I love you dearly, Grandma

Christy Stanton said...

I'm sorry you're having a hard time. Praying for you today. Love, Christy

Karate Mom said...

I always appreciate the beauty and encouragement you share, even in the midst of sadness or trials. I will lift you up in prayer!

The Mayo Family said...

Prayers sent your way!
Hugs & blessings~
Lori

Mary Ann said...

((HUGS))to you, my dear friend!

Praying that God will encourage your heart in just the way you need Him today and through the rest of the week!

Leanne said...

if you have a minute, listen to "Already There" by Casting Crowns and look up the lyrics...I think it will bless you...
praying for you:)
hugs,
Leanne

Mom said...

Oh how I wish we were there today!! And how I wish Dad didn't have cancer...

But like you, we're trying to find things to be thankful for.

Today I'm thankful for beautiful, healthy granddaughters who are learning to dance gracefully and with expression. I'm thankful for their sweet mama. I'm thankful that Grace is there with you...

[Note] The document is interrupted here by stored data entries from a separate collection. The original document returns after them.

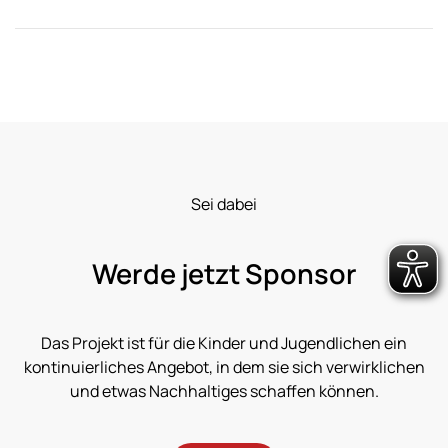
Sei dabei
Werde jetzt Sponsor
Das Projekt ist für die Kinder und Jugendlichen ein
kontinuierliches Angebot, in dem sie sich verwirklichen
und etwas Nachhaltiges schaffen können.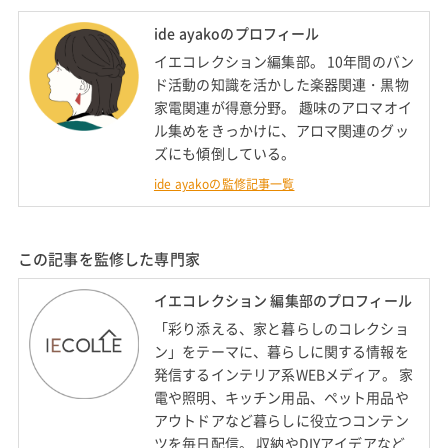
ide ayakoのプロフィール
イエコレクション編集部。 10年間のバン
ド活動の知識を活かした楽器関連・黒物
家電関連が得意分野。 趣味のアロマオイ
ル集めをきっかけに、アロマ関連のグッ
ズにも傾倒している。
ide ayakoの監修記事一覧
この記事を監修した専門家
イエコレクション 編集部のプロフィール
「彩り添える、家と暮らしのコレクショ
ン」をテーマに、暮らしに関する情報を
発信するインテリア系WEBメディア。 家
電や照明、キッチン用品、ペット用品や
アウトドアなど暮らしに役立つコンテン
ツを毎日配信。 収納やDIYアイデアなど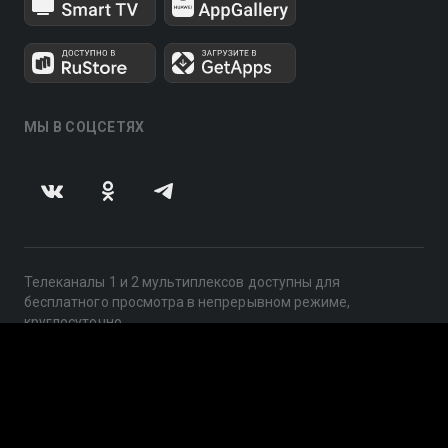
МЫ В СОЦСЕТЯХ
Телеканалы 1 и 2 мультиплексов доступны для
бесплатного просмотра в непрерывном режиме,
круглосуточно.
© 2014 — 2026, ООО «ЛайфСтрим», 109240, г. Москва,
ул. Николоямская, д. 13, стр. 2, этаж 2, ИНН 7710918800
Поддержка: help@smotreshka.tv
UUID: 9a3161d6-07ab-4304-8418-c952b58ff00b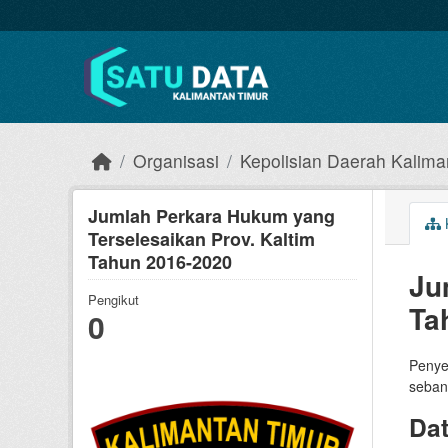
Skip to main content
Organisasi
Kepolisian Daerah Kalima
Jumlah Perkara Hukum yang
Terselesaikan Prov. Kaltim
Tahun 2016-2020
Ju
Pengikut
Ta
0
Penye
seban
Da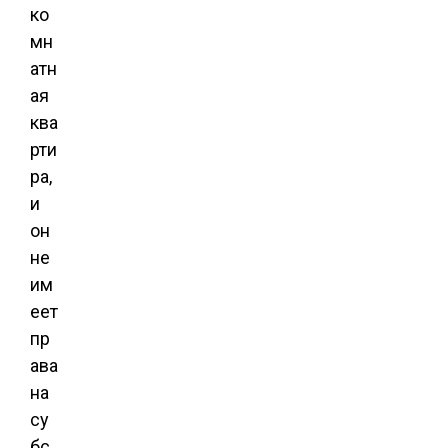
ко
мн
атн
ая
ква
рти
ра,
и
он
не
им
еет
пр
ава
на
су
бс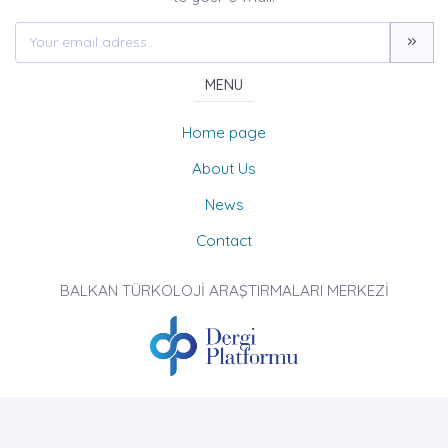
MENU
Home page
About Us
News
Contact
BALKAN TÜRKOLOJİ ARAŞTIRMALARI MERKEZİ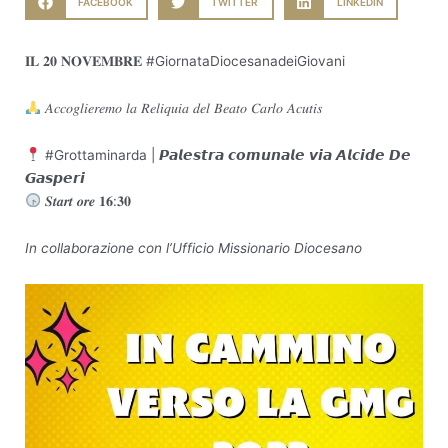
FACEBOOK
TWITTER
LINKEDIN
𝐈𝐋 𝟐𝟎 𝐍𝐎𝐕𝐄𝐌𝐁𝐑𝐄 #GiornataDiocesanadeiGiovani
𝐴𝑐𝑐𝑜𝑔𝑙𝑖𝑒𝑟𝑒𝑚𝑜 𝑙𝑎 𝑅𝑒𝑙𝑖𝑞𝑢𝑖𝑎 𝑑𝑒𝑙 𝐵𝑒𝑎𝑡𝑜 𝐶𝑎𝑟𝑙𝑜 𝐴𝑐𝑢𝑡𝑖𝑠
#Grottaminarda | 𝙋𝙖𝙡𝙚𝙨𝙩𝙧𝙖 𝙘𝙤𝙢𝙪𝙣𝙖𝙡𝙚 𝙫𝙞𝙖 𝘼𝙡𝙘𝙞𝙙𝙚 𝘿𝙚
𝙂𝙖𝙨𝙥𝙚𝙧𝙞
𝑺𝒕𝒂𝒓𝒕 𝒐𝒓𝒆 𝟏𝟔:𝟑𝟎
In collaborazione con l’Ufficio Missionario Diocesano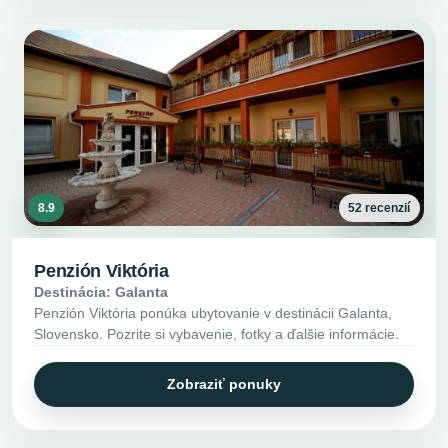
8.9
52 recenzií
Penzión Viktória
Destinácia: Galanta
Penzión Viktória ponúka ubytovanie v destinácii Galanta,
Slovensko. Pozrite si vybavenie, fotky a ďalšie informácie.
Zobraziť ponuky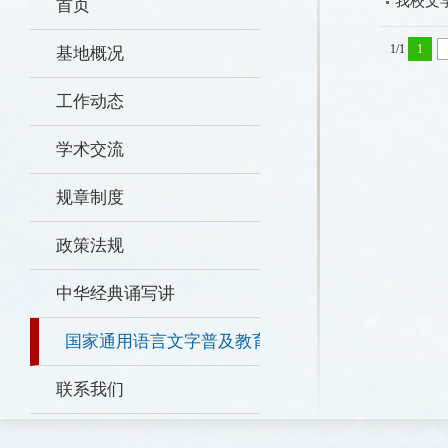
我校文
首页
1/1
1
基地概况
工作动态
学术交流
规章制度
政策法规
中华经典诵写讲
国家通用语言文字普及教育及
研究团队
联系我们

Love, love, love you - Mom

Mom said...

PS: I'm also thankful for a dear son-in-law who has worked hard at making it possible for us to watch the recital tonight via Skype!

*carrie* said...

I know this week isn't what you hoped for, but I'm glad Grace can come--and grace, too. Love you.

Maggie said...

God is so good! He blesses us by easing the pain we feel with each passing day. I promise you that you won't be so sad next week and less so the week after that and so on. Chin up.

Love, Maggie

Meems said...

Praying for comfort, peace, strength. Remember to find "rest" in Him.